Author

Thomas Hackl

Humanitarian Aid Programme Director
Caritas Romania

Maksym takes his job very seriously. He is responsible for the security of the Caritas Ukraine teams working in the buffer zone along the contact line with the non-government controlled areas (called by its leaders the “Donetsk People’s Republic” and the “Luhansk People’s Republic”) in eastern Ukraine.

Since 2014, this is an area of armed conflict in the middle of Europe. Hundreds of thousands of people have left the region during the last years, but many more still stay in the buffer zone. Even if officially there is a ceasefire, shelling and shootings between the Ukrainian army and the separatist forces on the other side of the contact line continue almost every day.

This time Maksym is responsible for our security – a group of representatives of European Caritas organisations, all members of the Caritas Europa Humanitarian Action Group. We were invited by Caritas Ukraine to get to know the area, the people living there and the work Caritas is doing to support the people living in the conflict zone.

Like all Caritas Ukraine staff working in the area, we have to wear body armors. Helmets are within reach in the cars. Maksym knows the security threats in the area; he is in permanent contact with the local authorities and the army. All staff working in the area is regularly trained on security issues and first aid, and they follow strict security protocols. Caring for security does not make the work of the Caritas teams easier (for example wearing heavy body armors all time when working in the area), but it saves lives.

Our first station is Maryinka, a little city just some hundreds of meters from the contact line between the Ukrainian and the non-government-controlled areas. Tamara, one of the beneficiaries of a Caritas programme expects us in front of the block of flats where she lives. The building was hit by bombs in 2016. Since, Tamara has been trying to repair her apartment with the support of Caritas.

“Now, during daytime, it is quiet, but in the evening the shooting and bombing will start again”, she tells us. At least, the armed groups on the other side of the frontline do not shell the city directly any more, as it happened in the first years of the conflict. But from time to time bombs and shells miss their targets and come down in the residential areas. 42 civilians have been killed in Maryinka during the last years, 120 injured.

Before the war, Tamara, like many other people from the area, worked in Donetsk, the big industrial center of the Donbass region in eastern Ukraine, just some kilometers from Maryinka. Today, she no longer has a job as Donetsk is on the other side of the frontline. Tamara, and many other people, depend on the support they receive from the government and on humanitarian aid, including food and heating materials.

In another area of Maryinka, we visit Halina (84 years old) and her daughter Ludmila (48). Their house is just 400 meters from the contact line.

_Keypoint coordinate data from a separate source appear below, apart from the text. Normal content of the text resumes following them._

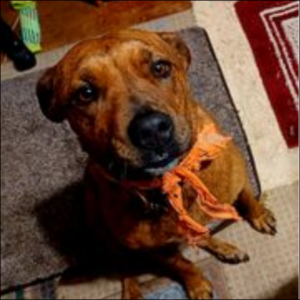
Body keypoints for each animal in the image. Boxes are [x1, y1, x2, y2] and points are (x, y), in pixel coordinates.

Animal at [37, 29, 276, 298]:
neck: (174, 183)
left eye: (160, 67)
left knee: (200, 236)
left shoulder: (237, 177)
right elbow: (182, 264)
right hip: (104, 231)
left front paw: (259, 214)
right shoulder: (155, 250)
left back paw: (225, 248)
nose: (151, 129)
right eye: (85, 93)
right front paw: (196, 283)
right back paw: (132, 291)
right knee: (124, 266)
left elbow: (247, 197)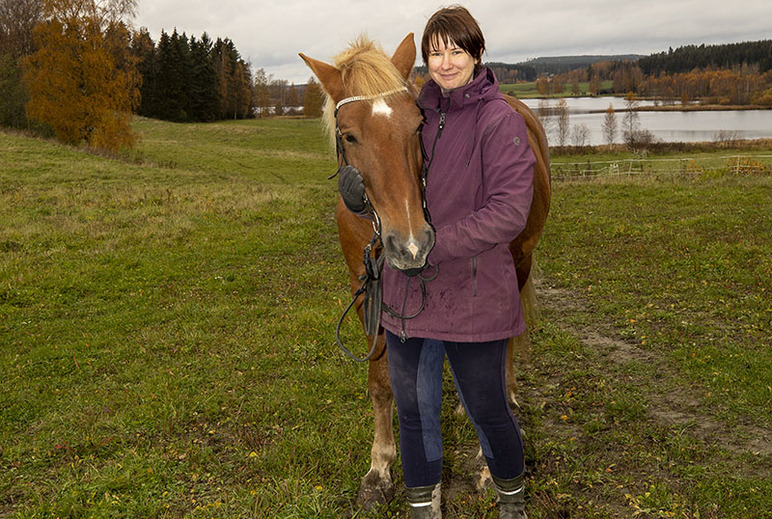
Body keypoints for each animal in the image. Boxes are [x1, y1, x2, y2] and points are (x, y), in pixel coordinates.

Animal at [298, 33, 552, 512]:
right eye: (349, 135)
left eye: (418, 125)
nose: (413, 244)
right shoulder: (367, 292)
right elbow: (382, 383)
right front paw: (379, 469)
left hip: (519, 264)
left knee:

The two ladies are both disabled, making it very difficult for them to leave their house or to get to the cellar for protection. The house has been hit twice by shells, destroying the roof and the windows. Ludmila was injured in one of the attacks. They left Maryinka only for a short period in 2015/16 when the bombing was most serious, but soon they came back. Their pension of just 40 euros does not allow them to live anywhere else. With the support of Caritas, the house has been repaired and windows replaced, but Halina and Ludmila face also other problems: the drinking water in Maryinka is polluted by the former coal mines on the other side of the contact line. Now they use the water from their own dug-well, but nobody knows how safe it is.

Our next stop is in Krasnohorivka, another little town at the frontline. We visit the kindergarten where a social worker and a psychologist from Caritas organise regular psycho-social support programmes for the children. These children have spent most of their lives in war. They have had to listen to shootings and shelling, looking for shelter in the basements of the buildings where they live. People have been injured and killed in their surroundings. This kind of permanent stress affects their development and many of them suffer from speech disorders or have difficulties to express their emotions.

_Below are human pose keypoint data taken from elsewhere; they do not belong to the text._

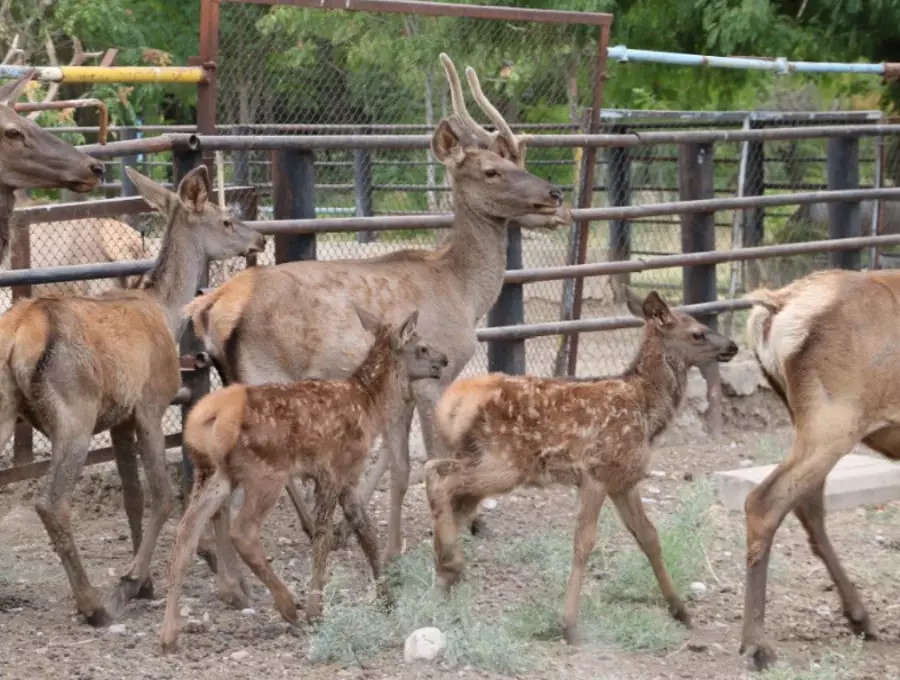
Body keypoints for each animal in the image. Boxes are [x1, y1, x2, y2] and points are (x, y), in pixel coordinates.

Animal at [0, 163, 264, 628]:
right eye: (226, 221)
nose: (261, 239)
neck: (166, 310)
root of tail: (18, 336)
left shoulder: (119, 420)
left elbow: (133, 497)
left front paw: (145, 583)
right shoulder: (150, 406)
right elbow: (162, 494)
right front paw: (131, 581)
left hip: (5, 406)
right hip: (74, 415)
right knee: (51, 502)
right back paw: (92, 603)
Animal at [160, 306, 448, 652]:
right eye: (421, 346)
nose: (444, 360)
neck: (368, 405)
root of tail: (207, 419)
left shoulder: (349, 477)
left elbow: (366, 532)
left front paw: (387, 598)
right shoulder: (332, 470)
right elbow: (323, 535)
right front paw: (316, 608)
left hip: (213, 474)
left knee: (185, 535)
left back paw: (170, 631)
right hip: (264, 472)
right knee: (242, 531)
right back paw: (288, 607)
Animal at [185, 53, 572, 560]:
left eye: (513, 160)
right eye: (492, 170)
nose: (556, 196)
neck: (464, 292)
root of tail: (212, 305)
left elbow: (395, 459)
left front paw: (375, 536)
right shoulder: (436, 376)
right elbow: (435, 457)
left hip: (232, 374)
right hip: (266, 372)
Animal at [422, 290, 740, 644]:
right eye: (698, 333)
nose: (733, 346)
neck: (647, 412)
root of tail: (454, 403)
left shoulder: (623, 480)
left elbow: (649, 536)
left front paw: (681, 611)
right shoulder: (596, 473)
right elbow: (583, 542)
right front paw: (569, 625)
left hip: (479, 454)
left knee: (441, 479)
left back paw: (444, 573)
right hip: (505, 462)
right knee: (440, 478)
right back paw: (451, 564)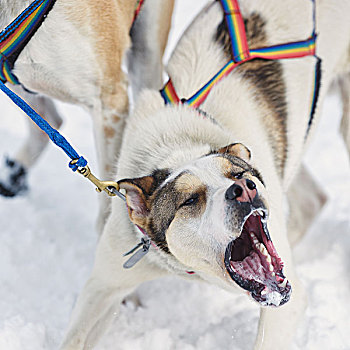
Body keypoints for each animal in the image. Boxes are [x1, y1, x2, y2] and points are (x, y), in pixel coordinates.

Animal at [60, 0, 350, 350]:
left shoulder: (284, 308)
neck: (180, 147)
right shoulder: (103, 285)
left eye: (239, 174)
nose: (244, 188)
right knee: (311, 200)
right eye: (189, 200)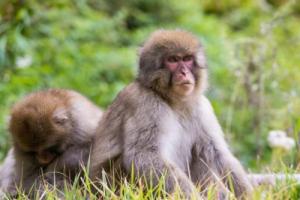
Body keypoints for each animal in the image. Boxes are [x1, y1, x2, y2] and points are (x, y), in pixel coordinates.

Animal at [89, 28, 253, 199]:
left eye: (187, 59)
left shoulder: (202, 107)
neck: (172, 101)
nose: (184, 72)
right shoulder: (145, 104)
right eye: (173, 60)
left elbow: (217, 153)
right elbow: (144, 155)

During our visit, they accompany a piece of music with different noises: some children use a straw to blow bubbles in a glass of water, two boys pour water from a watering can into a big bowl and a girl rings a bell. The social worker, sitting amid the children, gives them the cues and finally they produce a wonderful piece of art.

Nina, a Caritas staff member working in the area, explains the purpose of the programme: “We do these programs to reduce the stress and to create a connection between life in peace and the situation they live in”.

Meanwhile, the children return to their tables. They are painting with their fingers on mirrors – colourful flowers and landscapes. Between the shapes, their faces appear in the mirrors, some of them even smiling…

We leave the conflict zone, take off the protection vests and hand over the helmets to Maksym. Everybody from our group rushes to catch trains and planes to get back to their countries where people live in peace, most of them not even knowing what is going on in the east of their continent. But our colleagues from Caritas Ukraine will stay in the area to support the most vulnerable people survive these difficult times in dignity. It is up to us, those living in peace, to tell the story of these people and to support our colleagues in their work in this almost forgotten humanitarian crisis that is not at all far away from us.